A Miami man who fatally shot popular South Beach chef Jim Breen during a robbery — then spent 16 years on the lam — pleaded guilty Monday and agreed to a 22-year prison sentence.
At the time, the case drew intense headlines in South Florida. Breen’s wife was 7 months pregnant, and fundraisers helped raise more than $20,000 for the widow.
Breen was a 27-year-old chef at the Four One One restaurant. He had a rich love of Haitian culture. After his murder, Little Haiti's Pierre Toussaint Catholic Center raised $1,465 for the widow.
In July 1993, he had given a ride home to a Little Haiti dishwasher who had missed his bus.
Never miss a local story.
But afterward, Breen stopped on the 500 block of Northeast 63rd Street to buy cocaine. That’s when drug dealer Chris Hayes walked up to the driver’s side window and tried to snatch $10 from Breen, who resisted.
Hayes fired once. The bullet pierced Breen’s heart.
Mortally wounded, the chef drove off onto Biscayne Boulevard.
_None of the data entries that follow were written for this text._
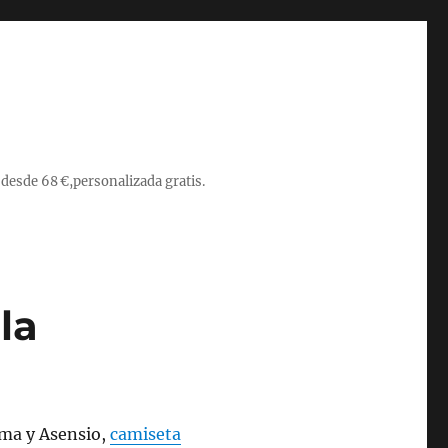
 desde 68 €,personalizada gratis.
la
ema y Asensio,
camiseta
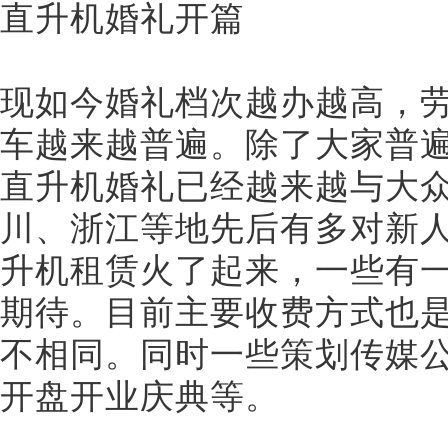
直升机婚礼开篇
现如今婚礼档次越办越高，
车越来越普遍。除了大家普遍
直升机婚礼已经越来越与大众接
川、浙江等地先后有多对新人
升机租赁火了起来，一些有
期待。目前主要收费方式也
不相同。同时一些策划传媒公
开盘开业庆典等。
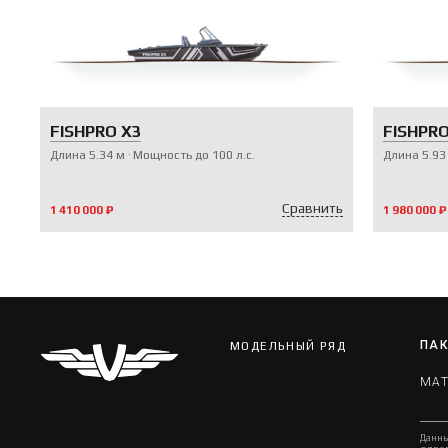
FISHPRO X3
FISHPRO
Длина
5.34
м
Мощность до
100
л.с.
Длина
5.93
Сравнить
1 410 000 ₽
1 980 000 ₽
V-ПАКЕТЫ
ПАК
МОДЕЛЬНЫЙ РЯД
МАТ
Данны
He hit the curb and barreled through a bottle brush tree before stopping against a palm tree.
Detectives found the crumpled $10 bill on the floor of the passenger's side.
Hayes’ accomplice, Fenel Baptiste, was arrested and later convicted of manslaughter.
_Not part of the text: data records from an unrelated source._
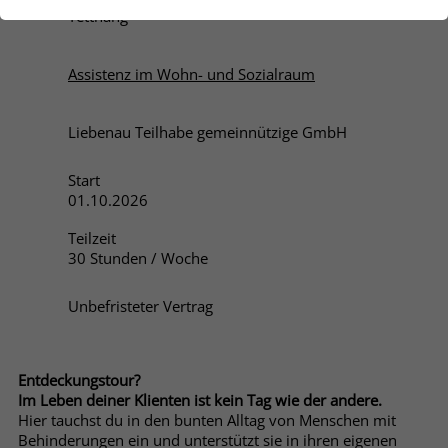
der Webseite benötigt. Dadurch ist gewährleistet, dass
Tettnang
die Webseite einwandfrei funktioniert.
Name
Cookie-Informationen anzeigen
be_lastLoginProvider
Assistenz im Wohn- und Sozialraum
Anbieter
stiftung-liebenau.de
Marketing
Liebenau Teilhabe gemeinnützige GmbH
Marketing Cookies helfen dabei, Daten zu sammeln, die
Laufzeit
3 Monate
es der Website ermöglicht zu verstehen, wie mit ihr
Start
interagiert wird. Diese Einblicke ermöglichen es die
Behält die Zustände des Benutzers bei
01.10.2026
Zweck
Website, sowohl den Inhalt zu verbessern als auch
allen Seitenanfragen bei.
bessere Funktionen zu entwickeln, die das
Teilzeit
Benutzererlebnis verbessern.
30 Stunden / Woche
Name
be_typo_user
Name
Cookie-Informationen anzeigen
_clck
Unbefristeter Vertrag
Anbieter
stiftung-liebenau.de
Anbieter
www.clarity.ms
Externe Inhalte
Laufzeit
3 Monate
Wir verwenden auf unserer Website externe Inhalte
Laufzeit
1 Jahr
Entdeckungstour?
(bspw. YouTube, HubSpot), um Ihnen zusätzliche
Im Leben deiner Klienten ist kein Tag wie der andere.
Behält die Zustände des Benutzers bei
Informationen anzubieten.
Hier tauchst du in den bunten Alltag von Menschen mit
Zweck
Microsoft Clarity setzt dieses Cookie,
allen Seitenanfragen bei.
Behinderungen ein und unterstützt sie in ihren eigenen
um die Clarity-Benutzerkennung des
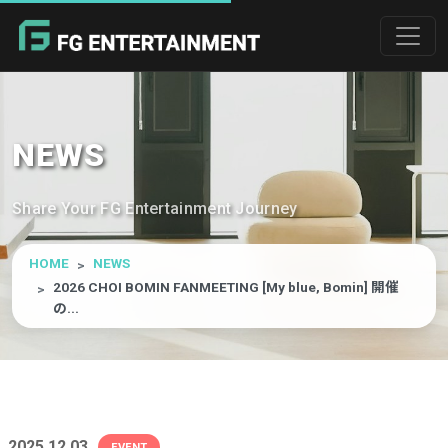
NEWS
Share Your FG Entertainment Journey
HOME
NEWS
2026 CHOI BOMIN FANMEETING [My blue, Bomin] 開催
の...
2025.12.03
EVENT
But Hayes was a fugitive until 2009, when he was stopped by police in New Jersey; officers saw that he had an arrest warrant outstanding and held him for Miami police.
Hayes pleaded guilty to robbery and second-degree murder.
Breen’s widow, Stacy Breen, appeared in court Monday accompanied by the case’s lead detective, Eunice Cooper, who now heads the department’s homicide unit. Stacy Breen told Hayes that the murder shattered her family.
“I lost trust. I also lost a sense of who my husband was. I did not know the Jim Breen who would put his life in danger to buy drugs,” she told Hayes.
But the son he never knew, Connor Breen, 20, understands the positive of his father’s life, she said.
Connor Breen, who boasts his father’s curly hair and trademark left eyebrow raise, is now a college student studying bio chemistry and neuroscience.
Breen’s books on Haitian culture also line the shelves of their home. And Connor Breen took his father’s Japanese-style dishes with him to school, she said.